- _Consigne_
Reprenez la rédaction de l'article sur l'homosexualité et le spectacle vivant juste après sa dernière phrase.

Homosexualité et spectacle vivant - Partie 1

Publié le 24 janvier 2024 à 11:00

L’histoire de la culture LGBTQIA+, ou queer, est complexe à retracer de manière factuelle, puisque l’homosexualité et les questions de genre ont été longtemps ignorées ou interdites. Depuis le milieu du XXème siècle, et encore aujourd’hui, la fiction théâtrale devient un intermédiaire pour dépasser les préjugés et les images que l’on se fait de la communauté queer.

 

« La multiplication des personnages homosexuels et l’intérêt qu’ils suscitent » montre que le théâtre permet à la communauté queer de « dire l’essentiel au nom des siens et au nom de tous ceux qui sont en crise d’identité. Pendant quelques heures, le personnage prend toute la place, séduit le lecteur/ spectateur, le provoque, le confronte et le retourne à son monde. Le théâtre est là, entre autres, pour éveiller les consciences et pour, dans le meilleur des mondes, faire bouger les choses » – Christian Beaucage*

 

« Éveiller les consciences » : le théâtre porte en effet le reflet d’une époque. C’est ce qui marque le plus les pièces mettant en scène l’homosexualité et la transidentité. Les époques passent, les combats politiques évoluent : les personnages qui montent sur scène en sont les témoins et les portes-parole.

- _Entrées du jeu de données_

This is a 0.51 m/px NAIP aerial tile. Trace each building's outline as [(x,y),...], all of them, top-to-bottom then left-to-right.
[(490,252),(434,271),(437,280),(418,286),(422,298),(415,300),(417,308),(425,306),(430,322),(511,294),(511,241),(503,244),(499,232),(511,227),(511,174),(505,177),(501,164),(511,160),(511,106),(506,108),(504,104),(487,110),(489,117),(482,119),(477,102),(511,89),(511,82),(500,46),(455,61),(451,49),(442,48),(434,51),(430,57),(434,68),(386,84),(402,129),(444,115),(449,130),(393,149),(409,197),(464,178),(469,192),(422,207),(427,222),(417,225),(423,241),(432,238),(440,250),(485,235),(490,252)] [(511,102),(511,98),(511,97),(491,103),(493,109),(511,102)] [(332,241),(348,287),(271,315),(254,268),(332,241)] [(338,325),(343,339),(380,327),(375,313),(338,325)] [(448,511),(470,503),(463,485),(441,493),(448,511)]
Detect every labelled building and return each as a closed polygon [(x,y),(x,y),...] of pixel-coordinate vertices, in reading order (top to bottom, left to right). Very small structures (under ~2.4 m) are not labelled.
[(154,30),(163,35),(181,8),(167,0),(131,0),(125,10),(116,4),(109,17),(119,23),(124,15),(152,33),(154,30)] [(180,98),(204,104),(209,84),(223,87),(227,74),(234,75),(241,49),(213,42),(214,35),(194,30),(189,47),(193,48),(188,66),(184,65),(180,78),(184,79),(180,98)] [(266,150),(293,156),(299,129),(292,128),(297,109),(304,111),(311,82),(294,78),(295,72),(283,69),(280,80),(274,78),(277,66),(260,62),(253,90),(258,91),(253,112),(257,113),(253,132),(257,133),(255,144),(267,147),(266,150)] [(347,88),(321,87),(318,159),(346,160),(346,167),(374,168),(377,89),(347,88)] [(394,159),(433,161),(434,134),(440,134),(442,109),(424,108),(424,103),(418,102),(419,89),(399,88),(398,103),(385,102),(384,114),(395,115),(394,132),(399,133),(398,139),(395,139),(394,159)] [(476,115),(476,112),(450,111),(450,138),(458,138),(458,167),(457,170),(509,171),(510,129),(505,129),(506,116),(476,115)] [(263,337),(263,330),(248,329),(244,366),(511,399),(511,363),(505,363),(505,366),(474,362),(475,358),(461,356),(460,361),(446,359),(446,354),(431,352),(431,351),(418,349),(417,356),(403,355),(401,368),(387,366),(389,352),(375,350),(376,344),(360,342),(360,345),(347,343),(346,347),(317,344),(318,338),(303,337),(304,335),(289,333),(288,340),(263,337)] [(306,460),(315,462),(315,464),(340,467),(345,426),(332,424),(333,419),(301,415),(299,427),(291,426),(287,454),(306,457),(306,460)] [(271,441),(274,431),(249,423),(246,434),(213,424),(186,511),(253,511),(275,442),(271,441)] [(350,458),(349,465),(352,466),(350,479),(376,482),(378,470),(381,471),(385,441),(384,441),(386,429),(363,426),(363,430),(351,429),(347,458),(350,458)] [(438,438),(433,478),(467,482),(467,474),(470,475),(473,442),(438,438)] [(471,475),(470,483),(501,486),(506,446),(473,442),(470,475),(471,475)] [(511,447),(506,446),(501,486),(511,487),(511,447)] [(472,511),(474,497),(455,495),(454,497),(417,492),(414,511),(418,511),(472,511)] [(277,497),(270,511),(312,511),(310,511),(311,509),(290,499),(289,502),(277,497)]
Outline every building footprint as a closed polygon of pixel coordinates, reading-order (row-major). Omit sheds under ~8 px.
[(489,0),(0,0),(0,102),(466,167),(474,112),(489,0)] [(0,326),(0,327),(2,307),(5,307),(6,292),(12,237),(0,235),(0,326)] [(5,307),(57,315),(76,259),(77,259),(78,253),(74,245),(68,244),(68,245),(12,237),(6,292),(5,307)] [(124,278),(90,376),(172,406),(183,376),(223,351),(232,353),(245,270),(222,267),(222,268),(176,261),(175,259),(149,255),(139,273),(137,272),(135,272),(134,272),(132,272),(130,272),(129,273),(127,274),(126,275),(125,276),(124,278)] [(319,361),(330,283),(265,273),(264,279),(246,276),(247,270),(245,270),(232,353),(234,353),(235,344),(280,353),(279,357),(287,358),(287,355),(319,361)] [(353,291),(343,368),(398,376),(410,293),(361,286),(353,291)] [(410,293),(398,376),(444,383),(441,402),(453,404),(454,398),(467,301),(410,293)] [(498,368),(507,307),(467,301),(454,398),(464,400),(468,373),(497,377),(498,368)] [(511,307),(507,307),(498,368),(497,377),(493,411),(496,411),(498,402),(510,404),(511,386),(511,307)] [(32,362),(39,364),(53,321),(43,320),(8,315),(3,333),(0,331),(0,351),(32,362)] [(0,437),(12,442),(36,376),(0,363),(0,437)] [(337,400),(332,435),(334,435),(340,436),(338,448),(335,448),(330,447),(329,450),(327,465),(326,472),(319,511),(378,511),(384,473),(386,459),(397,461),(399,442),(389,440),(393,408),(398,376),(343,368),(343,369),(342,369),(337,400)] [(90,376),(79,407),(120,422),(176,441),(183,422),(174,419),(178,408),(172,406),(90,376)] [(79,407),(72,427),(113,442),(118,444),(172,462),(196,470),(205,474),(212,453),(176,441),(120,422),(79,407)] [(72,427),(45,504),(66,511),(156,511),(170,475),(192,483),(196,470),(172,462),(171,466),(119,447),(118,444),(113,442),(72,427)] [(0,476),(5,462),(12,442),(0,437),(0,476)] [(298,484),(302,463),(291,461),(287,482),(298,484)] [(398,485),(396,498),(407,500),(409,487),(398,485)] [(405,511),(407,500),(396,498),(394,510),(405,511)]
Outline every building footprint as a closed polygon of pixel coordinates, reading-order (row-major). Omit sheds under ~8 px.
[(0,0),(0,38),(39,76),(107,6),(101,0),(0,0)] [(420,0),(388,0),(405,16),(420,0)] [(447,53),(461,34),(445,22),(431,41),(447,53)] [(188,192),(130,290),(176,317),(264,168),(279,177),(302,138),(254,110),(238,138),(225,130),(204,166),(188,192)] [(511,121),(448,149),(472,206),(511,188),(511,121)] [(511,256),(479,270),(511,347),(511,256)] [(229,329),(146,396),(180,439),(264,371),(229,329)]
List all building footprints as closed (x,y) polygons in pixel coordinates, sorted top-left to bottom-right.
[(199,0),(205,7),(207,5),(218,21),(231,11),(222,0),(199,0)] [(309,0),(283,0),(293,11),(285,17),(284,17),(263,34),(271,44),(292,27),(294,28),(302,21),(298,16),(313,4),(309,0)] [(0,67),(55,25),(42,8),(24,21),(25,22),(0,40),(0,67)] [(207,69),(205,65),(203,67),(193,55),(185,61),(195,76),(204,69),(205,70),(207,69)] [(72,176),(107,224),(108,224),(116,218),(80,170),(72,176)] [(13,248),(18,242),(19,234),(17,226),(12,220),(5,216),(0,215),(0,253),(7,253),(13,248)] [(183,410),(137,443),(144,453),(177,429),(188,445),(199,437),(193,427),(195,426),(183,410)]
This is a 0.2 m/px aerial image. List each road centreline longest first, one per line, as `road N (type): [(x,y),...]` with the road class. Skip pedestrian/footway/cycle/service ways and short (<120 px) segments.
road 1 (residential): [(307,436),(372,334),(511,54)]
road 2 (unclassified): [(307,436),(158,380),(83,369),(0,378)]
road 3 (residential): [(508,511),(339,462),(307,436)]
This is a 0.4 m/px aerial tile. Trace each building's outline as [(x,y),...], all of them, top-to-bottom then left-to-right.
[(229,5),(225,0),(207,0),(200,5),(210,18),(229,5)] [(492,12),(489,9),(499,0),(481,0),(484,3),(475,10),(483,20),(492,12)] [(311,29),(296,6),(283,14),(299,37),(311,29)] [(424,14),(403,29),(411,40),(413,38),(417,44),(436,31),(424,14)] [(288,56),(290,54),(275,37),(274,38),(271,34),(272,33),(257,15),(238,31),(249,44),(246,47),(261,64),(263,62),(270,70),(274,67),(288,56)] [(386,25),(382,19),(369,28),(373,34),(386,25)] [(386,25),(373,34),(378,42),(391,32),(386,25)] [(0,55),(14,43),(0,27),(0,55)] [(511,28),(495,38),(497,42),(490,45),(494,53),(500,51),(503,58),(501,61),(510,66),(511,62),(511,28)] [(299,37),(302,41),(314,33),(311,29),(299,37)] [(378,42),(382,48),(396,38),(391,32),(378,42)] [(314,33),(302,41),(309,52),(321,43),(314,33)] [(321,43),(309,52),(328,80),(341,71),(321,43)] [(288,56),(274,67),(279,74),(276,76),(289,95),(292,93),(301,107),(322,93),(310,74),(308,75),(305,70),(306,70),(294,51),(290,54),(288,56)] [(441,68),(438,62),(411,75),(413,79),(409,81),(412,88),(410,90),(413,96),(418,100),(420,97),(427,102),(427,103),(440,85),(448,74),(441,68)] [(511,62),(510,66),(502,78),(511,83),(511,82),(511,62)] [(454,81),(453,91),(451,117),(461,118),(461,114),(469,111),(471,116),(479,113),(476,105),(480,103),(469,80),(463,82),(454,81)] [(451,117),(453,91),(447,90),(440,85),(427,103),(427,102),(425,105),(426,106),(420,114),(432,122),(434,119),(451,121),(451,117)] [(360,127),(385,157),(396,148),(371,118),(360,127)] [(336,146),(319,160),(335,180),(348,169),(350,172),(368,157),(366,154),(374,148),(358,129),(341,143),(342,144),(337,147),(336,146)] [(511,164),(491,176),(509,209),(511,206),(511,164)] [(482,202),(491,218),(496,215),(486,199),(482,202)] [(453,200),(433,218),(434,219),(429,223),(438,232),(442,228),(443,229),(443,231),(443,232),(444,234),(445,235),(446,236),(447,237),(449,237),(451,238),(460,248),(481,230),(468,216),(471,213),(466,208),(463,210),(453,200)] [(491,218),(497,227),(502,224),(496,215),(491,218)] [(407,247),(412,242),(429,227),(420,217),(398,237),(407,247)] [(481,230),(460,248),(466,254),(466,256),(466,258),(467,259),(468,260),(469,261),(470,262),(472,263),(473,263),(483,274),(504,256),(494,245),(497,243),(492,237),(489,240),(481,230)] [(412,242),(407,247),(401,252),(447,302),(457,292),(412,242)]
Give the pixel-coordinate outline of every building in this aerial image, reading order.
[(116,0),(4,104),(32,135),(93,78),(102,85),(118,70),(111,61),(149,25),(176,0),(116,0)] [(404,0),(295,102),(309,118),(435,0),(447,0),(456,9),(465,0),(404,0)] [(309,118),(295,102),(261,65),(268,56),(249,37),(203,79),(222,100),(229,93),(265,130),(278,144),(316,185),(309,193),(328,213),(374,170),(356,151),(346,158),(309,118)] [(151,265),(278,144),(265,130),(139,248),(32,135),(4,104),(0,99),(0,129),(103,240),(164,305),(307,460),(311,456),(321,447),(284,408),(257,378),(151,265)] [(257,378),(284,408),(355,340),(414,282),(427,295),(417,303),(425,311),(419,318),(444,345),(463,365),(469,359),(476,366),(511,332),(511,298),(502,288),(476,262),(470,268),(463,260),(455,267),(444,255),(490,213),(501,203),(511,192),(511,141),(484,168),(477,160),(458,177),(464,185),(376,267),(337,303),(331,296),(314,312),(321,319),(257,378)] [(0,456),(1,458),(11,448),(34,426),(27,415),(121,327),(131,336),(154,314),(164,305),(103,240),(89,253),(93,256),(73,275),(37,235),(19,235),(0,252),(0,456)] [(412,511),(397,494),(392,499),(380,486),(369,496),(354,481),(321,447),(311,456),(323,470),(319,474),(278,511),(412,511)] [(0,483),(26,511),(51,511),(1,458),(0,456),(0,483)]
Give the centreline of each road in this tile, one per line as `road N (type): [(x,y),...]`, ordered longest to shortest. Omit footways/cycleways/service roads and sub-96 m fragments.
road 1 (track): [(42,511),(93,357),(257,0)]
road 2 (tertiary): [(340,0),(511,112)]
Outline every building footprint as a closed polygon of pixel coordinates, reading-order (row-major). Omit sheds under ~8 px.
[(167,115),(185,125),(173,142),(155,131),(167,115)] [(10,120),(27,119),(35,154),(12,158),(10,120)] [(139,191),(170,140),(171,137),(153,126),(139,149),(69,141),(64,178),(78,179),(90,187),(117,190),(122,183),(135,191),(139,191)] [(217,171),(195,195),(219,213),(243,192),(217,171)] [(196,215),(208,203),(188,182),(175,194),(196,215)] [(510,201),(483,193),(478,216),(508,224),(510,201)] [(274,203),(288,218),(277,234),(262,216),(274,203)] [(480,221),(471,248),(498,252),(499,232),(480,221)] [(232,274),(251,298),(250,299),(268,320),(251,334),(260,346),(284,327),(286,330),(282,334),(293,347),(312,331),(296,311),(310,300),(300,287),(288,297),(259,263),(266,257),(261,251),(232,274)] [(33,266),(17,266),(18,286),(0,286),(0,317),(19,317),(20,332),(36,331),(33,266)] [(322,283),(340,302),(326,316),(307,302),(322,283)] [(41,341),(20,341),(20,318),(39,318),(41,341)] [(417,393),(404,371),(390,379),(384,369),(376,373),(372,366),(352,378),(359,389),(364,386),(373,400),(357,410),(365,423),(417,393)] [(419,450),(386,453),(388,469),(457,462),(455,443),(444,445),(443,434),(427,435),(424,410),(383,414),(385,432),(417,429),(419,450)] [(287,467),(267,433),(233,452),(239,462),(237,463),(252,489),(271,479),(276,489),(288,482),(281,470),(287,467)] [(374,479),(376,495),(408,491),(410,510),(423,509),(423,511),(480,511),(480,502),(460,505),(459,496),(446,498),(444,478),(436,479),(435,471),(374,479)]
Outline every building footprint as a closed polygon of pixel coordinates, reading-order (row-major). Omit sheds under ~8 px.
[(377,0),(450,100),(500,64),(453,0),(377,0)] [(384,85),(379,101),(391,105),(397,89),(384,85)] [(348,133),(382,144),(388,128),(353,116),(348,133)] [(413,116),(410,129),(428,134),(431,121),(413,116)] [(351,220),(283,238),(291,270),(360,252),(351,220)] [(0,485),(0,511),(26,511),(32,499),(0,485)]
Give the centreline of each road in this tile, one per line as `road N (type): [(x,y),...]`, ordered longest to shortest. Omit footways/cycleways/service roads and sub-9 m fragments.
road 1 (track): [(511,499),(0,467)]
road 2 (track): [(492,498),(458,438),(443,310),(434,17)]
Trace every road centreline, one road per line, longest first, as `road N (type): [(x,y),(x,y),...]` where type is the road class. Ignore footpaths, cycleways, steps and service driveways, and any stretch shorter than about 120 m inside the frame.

- _Réponse ci-dessous_
 

Traversée historique : travestissement et ambiguïté

 

Retour aux sources avec le théâtre antique

Remonter aussi loin dans l’histoire n’est pas si incongru, puisque les Grecs n’éprouvaient aucune difficulté à être ouvertement homosexuel. Mais surtout, c’est avec le théâtre grec qu’est né – pour notre culture européenne du moins – le travestissement scénique. Les femmes n’étant pas autorisées à prétendre jouer au théâtre (ou à quoique ce soit d’autres d’ailleurs, n’oublions pas qu’à cette époque, elles étaient considérées au même titre que les meubles), ce sont les hommes qui incarnent tous les personnages, y compris donc les personnages féminins. C’est un peu le début de la fluidité des genres sur scène, même si cela n’a bien sûr pas la même signification aujourd’hui. Quoiqu’il en soit, le travestissement des comédiens passait par l’utilisation de masques de théâtre, accompagnés de coiffure, de barbes et autres accessoires. Ce sont des éléments qui permettent aux comédiens d’intégrer la physionomie du rôle qui leur est attribué.

 

Quand le travestissement cache une ambiguïté

Néanmoins, ce qui nous intéresse bien plus dans le lien entre travestissement et représentation de l’homosexualité dans le spectacle vivant, c’est ce qui se passe dans le théâtre du XVIIème siècle et chez les romantiques. De nombreux.ses dramaturges jouent d’une ambiguïté de genre et de sexualité chez leurs personnages – voire parfois chez eux-mêmes. On peut penser à ces personnages qui se travestissent comme la Comtesse dans La Fausse suivante de Marivaux ou Chérubin dans Le Mariage de Figaro de Beaumarchais.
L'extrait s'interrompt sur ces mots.